The whole of the known universe consists of matter in motion. All sensation, everything we know of the outside world, comes to us through motion. The motion sets up a movement in the nerve ending, on the skin, on the retina of the eye, or wherever the proper ending capable of receiving the particular motion may be situated. This motion is carried from the nerve ending along the nerve to the special central organ of the brain where it is interpreted. Light, sound, touch, taste, and smell are the only forms of motion we are capable of appreciating, because for each of these forms of motion we have a special apparatus which can receive, transmit, and interpret. There are other forms of motion which we can not appreciate—magnetism, for example—and this simply because we have no nervous mechanism which responds to that kind of motion. In like manner there can exist around us forces in infinite variety of which we have absolutely no knowledge whatsoever.
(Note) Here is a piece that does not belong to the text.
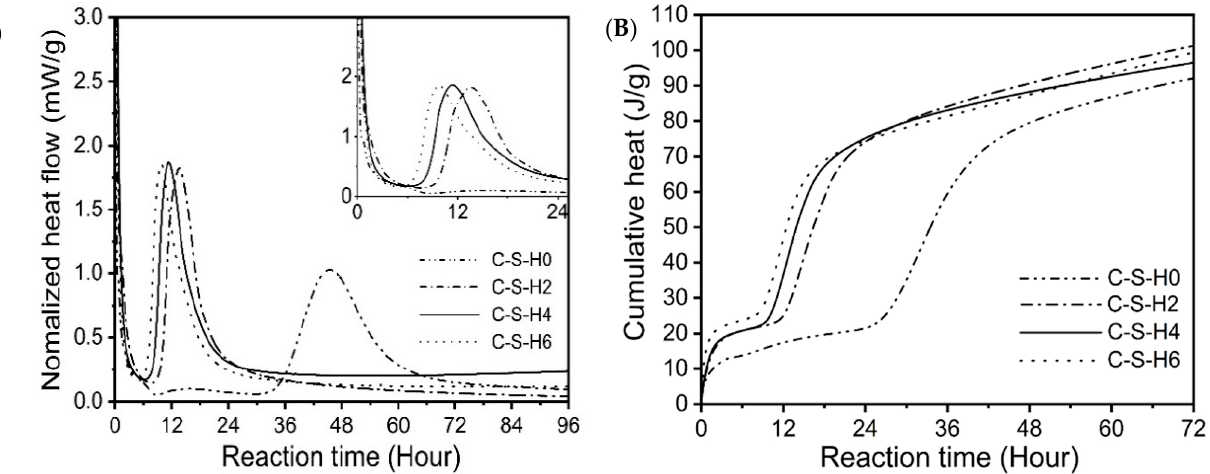
Figure 4. Heat release of samples with different dosages of C-S-H seeds: ( A ) normalized heat flow and ( B ) cumulative heat.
Now, is it not conceivable that, in the spirit after its severance from the flesh, our present imperfect senses may become perfect, and the influence of other now unthought-of sensations become possible? What the new sensations and the new life will be are unknown, unknowable. A man is born blind. He attains through touch, hearing, and the minor senses a certain amount of knowledge of the outside world, but his ideas of what really is must of necessity be absolutely and entirely different from our own. The operation for cataract is performed; the man can see, and is shown a familiar object—a book for example; but he can not say what it is; he must touch it first. His ideas of things undergo an immediate and radical change. So it will be at death with our ideas of heaven. The blind spirit, released from the influence of the flesh, passes into perfect understanding of infinite knowledge.
To my mind, the material view of life should have no terrors to believers in religion.